D’autre part, pour garder nos privilèges et autres avantages acquis grâce à la politique, nous avons favorisé la culture du mensonge, de la calomnie, de l’exclusion, du tribalisme, du clientélisme, du régionalisme et de la violence; nous avons fissuré l’unité nationale, détruit le tissu social, abattu des arbres fruitiers et du bétail, saccagé et détruit des villages, les gares du C.f.c.o, des infrastructures administratives, sanitaires, scolaires et religieuses; nous avons détruit la paix, condition sine qua non pour le développement de tout pays; enfin nous avons laissé se développer les anti-valeurs dont la corruption qui risque de devenir une «gangrène» et que l’Etat et l’Eglise dénoncent heureusement et inlassablement avec vigueur.

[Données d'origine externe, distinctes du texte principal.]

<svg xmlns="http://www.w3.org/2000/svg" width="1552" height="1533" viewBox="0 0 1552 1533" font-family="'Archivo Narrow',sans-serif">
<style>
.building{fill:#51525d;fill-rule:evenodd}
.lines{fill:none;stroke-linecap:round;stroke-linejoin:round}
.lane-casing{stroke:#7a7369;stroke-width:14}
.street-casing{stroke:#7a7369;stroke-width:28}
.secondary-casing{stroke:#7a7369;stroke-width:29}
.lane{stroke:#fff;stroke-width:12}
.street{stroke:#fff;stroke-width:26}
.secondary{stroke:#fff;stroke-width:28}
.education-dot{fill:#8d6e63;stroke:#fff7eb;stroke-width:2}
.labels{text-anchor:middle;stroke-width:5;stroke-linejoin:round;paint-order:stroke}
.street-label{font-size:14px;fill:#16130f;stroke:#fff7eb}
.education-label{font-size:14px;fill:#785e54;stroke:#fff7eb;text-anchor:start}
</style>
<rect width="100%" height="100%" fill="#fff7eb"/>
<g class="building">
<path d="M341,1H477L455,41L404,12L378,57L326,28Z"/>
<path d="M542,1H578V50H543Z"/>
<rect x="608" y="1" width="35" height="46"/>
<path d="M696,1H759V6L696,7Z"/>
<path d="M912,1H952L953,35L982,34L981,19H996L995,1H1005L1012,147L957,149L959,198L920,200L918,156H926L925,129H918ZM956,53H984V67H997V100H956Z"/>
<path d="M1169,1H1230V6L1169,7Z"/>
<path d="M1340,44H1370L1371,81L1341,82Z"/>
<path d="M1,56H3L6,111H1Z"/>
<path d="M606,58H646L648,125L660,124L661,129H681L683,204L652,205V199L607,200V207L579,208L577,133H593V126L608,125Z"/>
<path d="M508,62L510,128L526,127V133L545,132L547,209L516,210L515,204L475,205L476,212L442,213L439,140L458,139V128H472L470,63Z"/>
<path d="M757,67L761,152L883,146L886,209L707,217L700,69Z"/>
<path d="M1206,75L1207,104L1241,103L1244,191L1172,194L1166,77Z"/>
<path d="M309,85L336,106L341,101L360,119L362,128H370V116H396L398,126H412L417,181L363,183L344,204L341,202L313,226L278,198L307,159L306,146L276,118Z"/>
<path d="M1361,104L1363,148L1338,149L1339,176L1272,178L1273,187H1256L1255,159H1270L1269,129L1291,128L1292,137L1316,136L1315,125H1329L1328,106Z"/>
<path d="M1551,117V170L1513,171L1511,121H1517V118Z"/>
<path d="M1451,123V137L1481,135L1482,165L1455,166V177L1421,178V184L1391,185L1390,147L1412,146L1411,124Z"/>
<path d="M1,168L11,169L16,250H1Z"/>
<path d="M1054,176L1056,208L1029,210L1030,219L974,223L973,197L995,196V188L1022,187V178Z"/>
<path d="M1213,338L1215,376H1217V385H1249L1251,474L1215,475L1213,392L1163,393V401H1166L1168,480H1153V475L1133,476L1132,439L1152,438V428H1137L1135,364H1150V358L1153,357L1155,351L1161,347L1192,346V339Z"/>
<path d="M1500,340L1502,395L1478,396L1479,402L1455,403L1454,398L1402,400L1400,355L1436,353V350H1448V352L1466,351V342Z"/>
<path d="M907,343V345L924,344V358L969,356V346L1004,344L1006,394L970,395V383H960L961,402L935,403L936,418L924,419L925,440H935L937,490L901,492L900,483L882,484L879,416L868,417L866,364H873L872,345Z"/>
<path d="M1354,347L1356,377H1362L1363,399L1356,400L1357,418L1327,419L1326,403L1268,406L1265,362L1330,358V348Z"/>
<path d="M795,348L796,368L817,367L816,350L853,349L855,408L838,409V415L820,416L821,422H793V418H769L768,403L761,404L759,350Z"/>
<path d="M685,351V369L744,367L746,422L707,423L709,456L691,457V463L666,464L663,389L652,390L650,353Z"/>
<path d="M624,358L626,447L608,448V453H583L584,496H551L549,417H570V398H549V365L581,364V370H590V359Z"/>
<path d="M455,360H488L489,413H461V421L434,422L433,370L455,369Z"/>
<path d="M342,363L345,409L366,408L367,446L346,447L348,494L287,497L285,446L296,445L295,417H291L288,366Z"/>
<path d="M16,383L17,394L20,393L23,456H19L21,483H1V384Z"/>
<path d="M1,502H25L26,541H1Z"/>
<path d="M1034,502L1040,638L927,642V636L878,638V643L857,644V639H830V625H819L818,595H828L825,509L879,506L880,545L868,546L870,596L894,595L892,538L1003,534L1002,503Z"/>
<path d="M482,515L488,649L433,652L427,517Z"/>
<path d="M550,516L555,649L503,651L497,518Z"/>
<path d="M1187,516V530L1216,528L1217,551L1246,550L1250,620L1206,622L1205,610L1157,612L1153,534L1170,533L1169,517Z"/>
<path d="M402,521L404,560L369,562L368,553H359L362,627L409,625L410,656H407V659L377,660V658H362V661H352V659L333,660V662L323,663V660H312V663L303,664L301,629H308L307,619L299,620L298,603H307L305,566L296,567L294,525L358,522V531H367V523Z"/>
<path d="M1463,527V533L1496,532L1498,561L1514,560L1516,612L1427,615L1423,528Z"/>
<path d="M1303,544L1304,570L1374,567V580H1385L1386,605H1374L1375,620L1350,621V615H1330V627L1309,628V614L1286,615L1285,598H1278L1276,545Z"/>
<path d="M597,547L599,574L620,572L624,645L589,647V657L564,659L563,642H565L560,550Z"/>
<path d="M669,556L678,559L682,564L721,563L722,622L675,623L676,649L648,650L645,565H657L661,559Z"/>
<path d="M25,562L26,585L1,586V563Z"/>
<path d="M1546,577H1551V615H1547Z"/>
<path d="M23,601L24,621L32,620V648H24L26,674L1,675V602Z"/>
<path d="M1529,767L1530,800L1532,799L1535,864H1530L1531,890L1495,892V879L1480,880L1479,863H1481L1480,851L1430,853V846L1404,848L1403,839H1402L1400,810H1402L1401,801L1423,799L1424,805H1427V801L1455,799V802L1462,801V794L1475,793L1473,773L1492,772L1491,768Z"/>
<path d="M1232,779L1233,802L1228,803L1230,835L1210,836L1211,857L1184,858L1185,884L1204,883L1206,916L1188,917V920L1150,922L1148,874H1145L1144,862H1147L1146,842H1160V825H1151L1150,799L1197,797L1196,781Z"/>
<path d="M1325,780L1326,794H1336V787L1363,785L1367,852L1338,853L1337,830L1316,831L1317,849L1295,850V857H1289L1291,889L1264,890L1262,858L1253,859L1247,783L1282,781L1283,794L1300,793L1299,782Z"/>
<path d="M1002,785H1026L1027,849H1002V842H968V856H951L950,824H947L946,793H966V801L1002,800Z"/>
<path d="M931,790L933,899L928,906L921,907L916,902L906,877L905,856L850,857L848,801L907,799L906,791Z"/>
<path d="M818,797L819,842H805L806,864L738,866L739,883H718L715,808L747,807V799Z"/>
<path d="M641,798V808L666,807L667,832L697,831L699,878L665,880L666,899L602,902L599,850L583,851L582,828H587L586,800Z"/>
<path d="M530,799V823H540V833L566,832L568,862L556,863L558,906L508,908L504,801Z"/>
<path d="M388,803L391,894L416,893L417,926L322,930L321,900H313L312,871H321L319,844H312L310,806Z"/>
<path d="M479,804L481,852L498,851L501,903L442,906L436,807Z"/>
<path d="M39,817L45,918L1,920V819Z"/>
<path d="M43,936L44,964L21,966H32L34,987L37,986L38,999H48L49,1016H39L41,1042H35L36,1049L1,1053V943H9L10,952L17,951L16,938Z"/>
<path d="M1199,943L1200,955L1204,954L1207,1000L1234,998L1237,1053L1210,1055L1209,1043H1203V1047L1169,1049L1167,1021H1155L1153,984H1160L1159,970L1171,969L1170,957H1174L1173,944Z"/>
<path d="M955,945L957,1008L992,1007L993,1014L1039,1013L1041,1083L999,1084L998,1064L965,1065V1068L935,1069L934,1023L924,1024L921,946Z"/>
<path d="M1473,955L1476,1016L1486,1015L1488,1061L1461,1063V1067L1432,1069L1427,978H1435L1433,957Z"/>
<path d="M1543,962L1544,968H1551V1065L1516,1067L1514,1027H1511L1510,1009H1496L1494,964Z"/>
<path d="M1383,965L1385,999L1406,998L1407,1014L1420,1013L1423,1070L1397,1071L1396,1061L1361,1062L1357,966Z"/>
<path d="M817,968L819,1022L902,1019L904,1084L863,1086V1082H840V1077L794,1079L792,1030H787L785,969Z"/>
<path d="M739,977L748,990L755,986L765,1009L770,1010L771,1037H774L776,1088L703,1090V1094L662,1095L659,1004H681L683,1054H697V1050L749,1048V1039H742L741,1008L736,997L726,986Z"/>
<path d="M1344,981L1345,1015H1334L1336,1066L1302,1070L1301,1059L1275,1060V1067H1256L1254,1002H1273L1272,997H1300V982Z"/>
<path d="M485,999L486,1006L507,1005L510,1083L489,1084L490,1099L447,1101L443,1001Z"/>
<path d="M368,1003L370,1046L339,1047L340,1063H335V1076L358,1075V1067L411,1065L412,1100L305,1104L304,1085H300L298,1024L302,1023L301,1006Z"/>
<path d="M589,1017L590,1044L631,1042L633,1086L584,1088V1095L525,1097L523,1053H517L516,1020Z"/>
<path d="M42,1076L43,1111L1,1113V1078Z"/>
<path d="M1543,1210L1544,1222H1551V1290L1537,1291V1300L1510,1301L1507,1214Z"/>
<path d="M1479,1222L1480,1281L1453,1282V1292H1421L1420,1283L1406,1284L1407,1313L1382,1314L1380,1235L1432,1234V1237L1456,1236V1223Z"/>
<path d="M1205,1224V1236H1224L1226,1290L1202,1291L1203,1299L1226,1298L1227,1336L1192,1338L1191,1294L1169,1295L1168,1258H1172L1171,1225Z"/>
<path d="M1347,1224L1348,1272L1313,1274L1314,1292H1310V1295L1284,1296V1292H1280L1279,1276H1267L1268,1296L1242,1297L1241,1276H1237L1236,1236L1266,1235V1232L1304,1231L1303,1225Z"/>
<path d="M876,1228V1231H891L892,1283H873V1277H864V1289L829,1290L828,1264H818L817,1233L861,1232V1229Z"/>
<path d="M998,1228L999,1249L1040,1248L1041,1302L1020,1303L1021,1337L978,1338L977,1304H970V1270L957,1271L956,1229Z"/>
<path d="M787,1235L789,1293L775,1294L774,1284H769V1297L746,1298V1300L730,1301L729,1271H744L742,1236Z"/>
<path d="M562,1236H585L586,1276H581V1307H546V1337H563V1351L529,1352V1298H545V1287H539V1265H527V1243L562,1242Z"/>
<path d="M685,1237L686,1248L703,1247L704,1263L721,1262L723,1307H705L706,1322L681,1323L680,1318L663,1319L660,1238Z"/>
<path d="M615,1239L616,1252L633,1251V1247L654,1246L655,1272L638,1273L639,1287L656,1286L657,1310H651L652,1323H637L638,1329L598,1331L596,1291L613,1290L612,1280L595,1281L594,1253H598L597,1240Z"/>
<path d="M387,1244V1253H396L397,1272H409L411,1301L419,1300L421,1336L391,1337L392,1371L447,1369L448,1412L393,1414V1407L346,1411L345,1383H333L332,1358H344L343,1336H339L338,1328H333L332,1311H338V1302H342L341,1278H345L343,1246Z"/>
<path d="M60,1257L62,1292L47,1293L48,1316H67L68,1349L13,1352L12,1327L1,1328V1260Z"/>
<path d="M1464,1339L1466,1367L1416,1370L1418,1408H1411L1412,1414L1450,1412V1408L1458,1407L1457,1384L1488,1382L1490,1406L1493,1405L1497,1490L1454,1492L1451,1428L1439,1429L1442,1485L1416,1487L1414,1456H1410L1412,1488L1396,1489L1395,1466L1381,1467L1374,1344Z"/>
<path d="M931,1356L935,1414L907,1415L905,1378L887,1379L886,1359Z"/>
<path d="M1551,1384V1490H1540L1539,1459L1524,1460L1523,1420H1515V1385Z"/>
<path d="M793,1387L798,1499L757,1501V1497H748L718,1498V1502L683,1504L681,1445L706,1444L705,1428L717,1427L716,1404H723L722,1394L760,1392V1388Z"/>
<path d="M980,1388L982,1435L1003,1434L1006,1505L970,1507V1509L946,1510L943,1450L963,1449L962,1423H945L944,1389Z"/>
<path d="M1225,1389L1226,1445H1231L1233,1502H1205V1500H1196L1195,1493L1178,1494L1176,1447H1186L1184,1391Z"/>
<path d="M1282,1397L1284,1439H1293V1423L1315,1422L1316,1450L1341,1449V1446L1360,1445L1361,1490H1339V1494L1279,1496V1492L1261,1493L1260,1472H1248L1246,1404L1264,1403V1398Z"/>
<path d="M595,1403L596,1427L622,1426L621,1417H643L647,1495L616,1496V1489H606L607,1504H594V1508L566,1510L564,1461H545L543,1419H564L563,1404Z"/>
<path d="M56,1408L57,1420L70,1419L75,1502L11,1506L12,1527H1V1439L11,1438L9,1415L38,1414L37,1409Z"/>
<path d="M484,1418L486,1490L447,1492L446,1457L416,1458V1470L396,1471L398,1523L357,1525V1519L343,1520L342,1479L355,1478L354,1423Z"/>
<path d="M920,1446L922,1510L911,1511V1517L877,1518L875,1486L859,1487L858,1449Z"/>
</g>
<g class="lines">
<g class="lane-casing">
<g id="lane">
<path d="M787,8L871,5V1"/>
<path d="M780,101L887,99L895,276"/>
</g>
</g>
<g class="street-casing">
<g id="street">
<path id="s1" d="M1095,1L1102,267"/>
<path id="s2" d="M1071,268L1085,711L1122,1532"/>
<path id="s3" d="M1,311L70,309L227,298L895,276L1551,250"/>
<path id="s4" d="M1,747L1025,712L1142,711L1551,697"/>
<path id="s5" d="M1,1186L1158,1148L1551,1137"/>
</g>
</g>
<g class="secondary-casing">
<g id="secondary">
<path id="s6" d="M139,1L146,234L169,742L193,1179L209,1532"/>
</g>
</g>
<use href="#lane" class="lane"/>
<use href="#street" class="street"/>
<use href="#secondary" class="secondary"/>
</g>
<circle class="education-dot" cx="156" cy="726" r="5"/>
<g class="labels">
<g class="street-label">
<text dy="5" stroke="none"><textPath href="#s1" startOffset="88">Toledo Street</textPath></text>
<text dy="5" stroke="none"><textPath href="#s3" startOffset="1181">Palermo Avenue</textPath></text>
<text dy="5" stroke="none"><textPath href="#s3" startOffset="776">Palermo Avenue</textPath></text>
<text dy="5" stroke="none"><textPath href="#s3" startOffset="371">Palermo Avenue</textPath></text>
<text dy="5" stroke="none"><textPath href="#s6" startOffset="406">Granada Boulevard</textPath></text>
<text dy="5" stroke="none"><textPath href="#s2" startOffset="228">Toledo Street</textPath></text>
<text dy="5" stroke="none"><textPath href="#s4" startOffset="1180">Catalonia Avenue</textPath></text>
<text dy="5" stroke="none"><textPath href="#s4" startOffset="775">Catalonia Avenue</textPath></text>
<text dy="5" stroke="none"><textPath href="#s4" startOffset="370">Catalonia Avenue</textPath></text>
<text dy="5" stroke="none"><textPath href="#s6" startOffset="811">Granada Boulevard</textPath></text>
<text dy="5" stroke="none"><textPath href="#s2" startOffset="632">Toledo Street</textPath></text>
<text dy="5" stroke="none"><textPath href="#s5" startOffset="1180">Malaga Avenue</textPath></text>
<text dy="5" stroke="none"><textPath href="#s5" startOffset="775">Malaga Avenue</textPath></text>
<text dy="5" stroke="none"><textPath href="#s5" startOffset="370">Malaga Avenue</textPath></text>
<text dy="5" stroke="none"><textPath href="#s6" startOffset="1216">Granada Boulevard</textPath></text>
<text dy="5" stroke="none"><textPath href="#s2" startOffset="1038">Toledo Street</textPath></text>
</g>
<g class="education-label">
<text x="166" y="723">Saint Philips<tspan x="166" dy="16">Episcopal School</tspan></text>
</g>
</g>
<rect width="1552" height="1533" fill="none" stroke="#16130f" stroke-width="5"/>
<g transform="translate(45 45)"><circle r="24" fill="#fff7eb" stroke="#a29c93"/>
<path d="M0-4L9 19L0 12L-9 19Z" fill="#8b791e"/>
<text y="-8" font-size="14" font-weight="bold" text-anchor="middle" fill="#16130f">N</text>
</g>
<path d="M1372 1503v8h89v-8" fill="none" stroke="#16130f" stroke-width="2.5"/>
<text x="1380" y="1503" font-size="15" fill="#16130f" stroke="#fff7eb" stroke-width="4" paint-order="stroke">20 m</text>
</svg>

Pourtant, l’argent ne nous a pas manqué. Par exemple, Il nous a servi à construire certaines infrastructures, reconnaissons-le. Mais, avons-nous construit en même temps l’homme congolais et consolidé la Nation qu’avaient commencé à construire les Président Abbé Fulbert Youlou et le Vice-Président Jacques Opangault?
En conclusion avec l’auteur de cet article de La Semaine Africaine, rappelons qu’un sage a dit: «Si j’avais le peu que vous avez, je ferais des merveilles. Avait-il tort? Mais, le tout n’est-il pas de savoir employer ce qu’on possède» et de fructifier l’héritage que l’on nous a légué, afin d’en faire bénéficier les générations futures et la jeunesse, la pépinière de notre pays?